Crossing the border on high-speed rail

 

McClatchy Foreign Staff

Imagine traveling between San Antonio, Texas, and the northern industrial hub of Monterrey in less than two hours on a high-speed rail link.

Passengers would pre-clear customs and immigration at the respective terminals, making a border stop unnecessary.

That’s the dream of Rep. Henry Cuellar, a Texas Democrat, who last week brought Mexican officials and Texas Department of Transportation Commissioner Jeff Austin to the office of U.S. Transportation Secretary Anthony Foxx to discuss the proposal.

There is high traffic – both ground and air – between Monterrey and South Texas. Monterrey, after all, is Mexico’s wealthiest and most “Americanized” city. Many regiomontanos, as Monterrey residents call themselves, are for more likely to visit Texas than travel to Mexico City.

Currently, it takes about five hours driving between San Antonio and Monterrey, that is, if there are no tie-ups at the border.

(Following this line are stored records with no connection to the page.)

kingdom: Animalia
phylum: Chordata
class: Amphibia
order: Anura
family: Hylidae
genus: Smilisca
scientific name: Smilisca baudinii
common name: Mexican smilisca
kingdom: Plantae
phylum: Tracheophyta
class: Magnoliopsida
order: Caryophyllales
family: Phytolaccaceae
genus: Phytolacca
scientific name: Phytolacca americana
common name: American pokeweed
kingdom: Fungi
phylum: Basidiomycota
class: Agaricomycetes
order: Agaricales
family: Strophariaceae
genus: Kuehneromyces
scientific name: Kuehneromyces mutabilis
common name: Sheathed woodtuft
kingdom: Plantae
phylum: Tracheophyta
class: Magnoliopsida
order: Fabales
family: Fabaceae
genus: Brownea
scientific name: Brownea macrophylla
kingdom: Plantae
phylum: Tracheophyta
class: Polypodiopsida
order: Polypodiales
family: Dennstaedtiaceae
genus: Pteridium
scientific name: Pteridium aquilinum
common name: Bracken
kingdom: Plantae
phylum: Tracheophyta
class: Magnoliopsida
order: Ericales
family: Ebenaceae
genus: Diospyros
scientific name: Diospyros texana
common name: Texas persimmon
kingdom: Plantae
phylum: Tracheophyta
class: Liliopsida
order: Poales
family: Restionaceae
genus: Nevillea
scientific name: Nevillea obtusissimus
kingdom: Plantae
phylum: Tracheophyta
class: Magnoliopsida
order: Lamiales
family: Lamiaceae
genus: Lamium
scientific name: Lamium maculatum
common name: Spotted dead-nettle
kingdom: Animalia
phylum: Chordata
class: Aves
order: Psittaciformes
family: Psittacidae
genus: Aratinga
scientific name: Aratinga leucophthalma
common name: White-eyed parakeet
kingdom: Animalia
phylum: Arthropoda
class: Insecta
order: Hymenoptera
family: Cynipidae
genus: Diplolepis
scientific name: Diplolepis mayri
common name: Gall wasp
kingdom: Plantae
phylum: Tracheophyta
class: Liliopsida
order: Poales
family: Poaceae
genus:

According to this article about the meeting with Foxx, the project would be binational, but the Mexicans seem to be moving faster. Mexican President Enrique Pena Nieto announced a railway initiative on taking office on Dec. 1, 2012, and railway reforms before Congress may open up the sector to private investment.

Cuellar’s plan got backing this week from Henry Cisneros, a four-time former mayor of San Antonio and former Cabinet member under President Bill Clinton.

On a visit to Monterrey, a local newspaper quoted Cisneros as saying, "Anything we can do to strengthen the bonds of transportation, transportation systems at the border … is for the welfare of the region.”